=== GIVEN ENTRIES ===

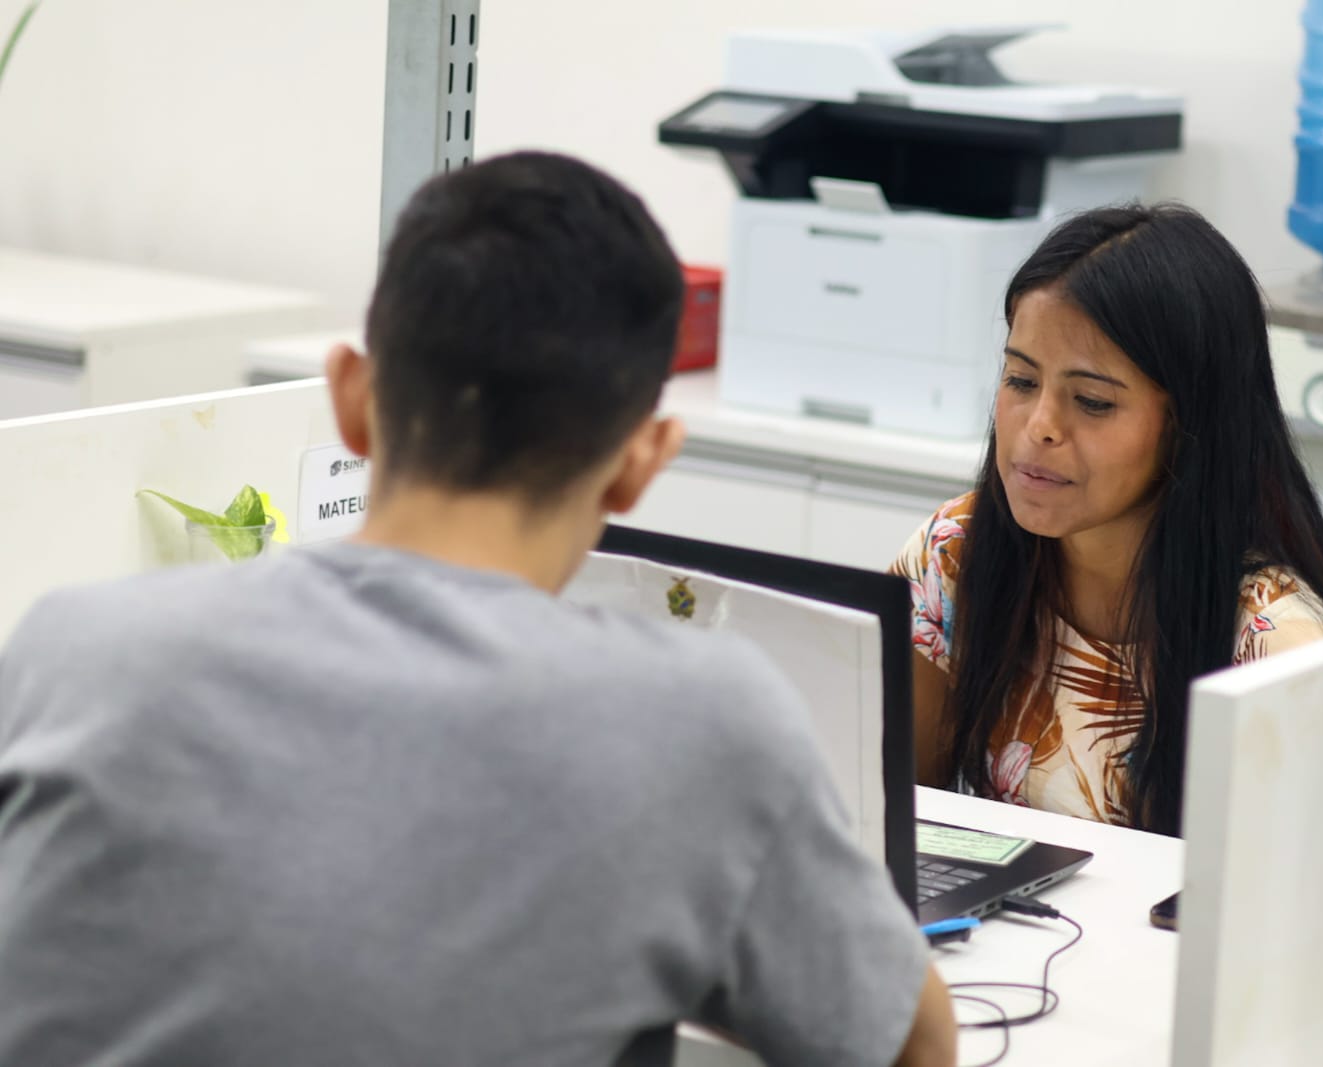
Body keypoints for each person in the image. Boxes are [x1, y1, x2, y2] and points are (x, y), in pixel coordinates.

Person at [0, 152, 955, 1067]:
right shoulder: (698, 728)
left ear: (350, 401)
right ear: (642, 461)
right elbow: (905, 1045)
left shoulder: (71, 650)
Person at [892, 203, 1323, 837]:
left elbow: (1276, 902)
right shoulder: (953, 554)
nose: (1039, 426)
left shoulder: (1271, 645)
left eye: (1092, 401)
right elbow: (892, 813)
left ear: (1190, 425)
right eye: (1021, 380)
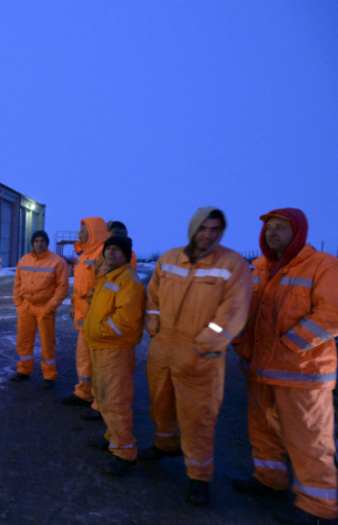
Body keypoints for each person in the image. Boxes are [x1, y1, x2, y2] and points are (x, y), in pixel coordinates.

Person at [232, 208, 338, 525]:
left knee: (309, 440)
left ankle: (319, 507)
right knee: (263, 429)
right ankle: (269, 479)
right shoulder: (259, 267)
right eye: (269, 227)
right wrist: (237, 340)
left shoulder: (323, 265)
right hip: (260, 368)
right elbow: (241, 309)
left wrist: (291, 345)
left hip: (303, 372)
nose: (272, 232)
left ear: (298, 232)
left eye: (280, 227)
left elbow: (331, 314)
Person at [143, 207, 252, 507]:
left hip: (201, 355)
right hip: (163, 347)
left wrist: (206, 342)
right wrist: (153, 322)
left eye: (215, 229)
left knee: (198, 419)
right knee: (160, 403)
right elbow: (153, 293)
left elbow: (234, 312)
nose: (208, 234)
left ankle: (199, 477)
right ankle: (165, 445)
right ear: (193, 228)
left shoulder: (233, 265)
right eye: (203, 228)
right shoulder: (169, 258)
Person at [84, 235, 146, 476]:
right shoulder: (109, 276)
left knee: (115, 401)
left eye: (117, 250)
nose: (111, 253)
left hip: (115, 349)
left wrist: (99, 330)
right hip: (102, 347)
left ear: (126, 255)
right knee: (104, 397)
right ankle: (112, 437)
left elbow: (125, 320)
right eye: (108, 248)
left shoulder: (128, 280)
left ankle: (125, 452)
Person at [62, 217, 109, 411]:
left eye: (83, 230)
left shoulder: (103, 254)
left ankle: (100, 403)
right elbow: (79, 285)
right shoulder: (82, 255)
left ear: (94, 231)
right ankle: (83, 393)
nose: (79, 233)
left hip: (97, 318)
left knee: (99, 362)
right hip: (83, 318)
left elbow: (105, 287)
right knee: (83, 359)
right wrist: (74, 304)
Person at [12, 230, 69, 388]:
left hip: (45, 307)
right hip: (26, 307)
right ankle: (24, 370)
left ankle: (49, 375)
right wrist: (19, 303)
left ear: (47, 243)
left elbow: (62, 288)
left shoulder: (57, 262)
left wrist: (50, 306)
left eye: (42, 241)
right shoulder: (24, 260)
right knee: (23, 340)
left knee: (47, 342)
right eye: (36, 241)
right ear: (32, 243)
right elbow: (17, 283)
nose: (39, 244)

===

→ **WHAT IS BEING ASKED**: Would you output, from the records above, exactly the run of lines that starts at the line containing "right knee: (160, 403)" and ends at the line containing "right shoulder: (169, 258)", and only that run?

→ **TASK OUTPUT**:
right knee: (160, 403)
right elbow: (153, 293)
left elbow: (234, 312)
nose: (208, 234)
left ankle: (199, 477)
right ankle: (165, 445)
right ear: (193, 228)
left shoulder: (233, 265)
right eye: (203, 228)
right shoulder: (169, 258)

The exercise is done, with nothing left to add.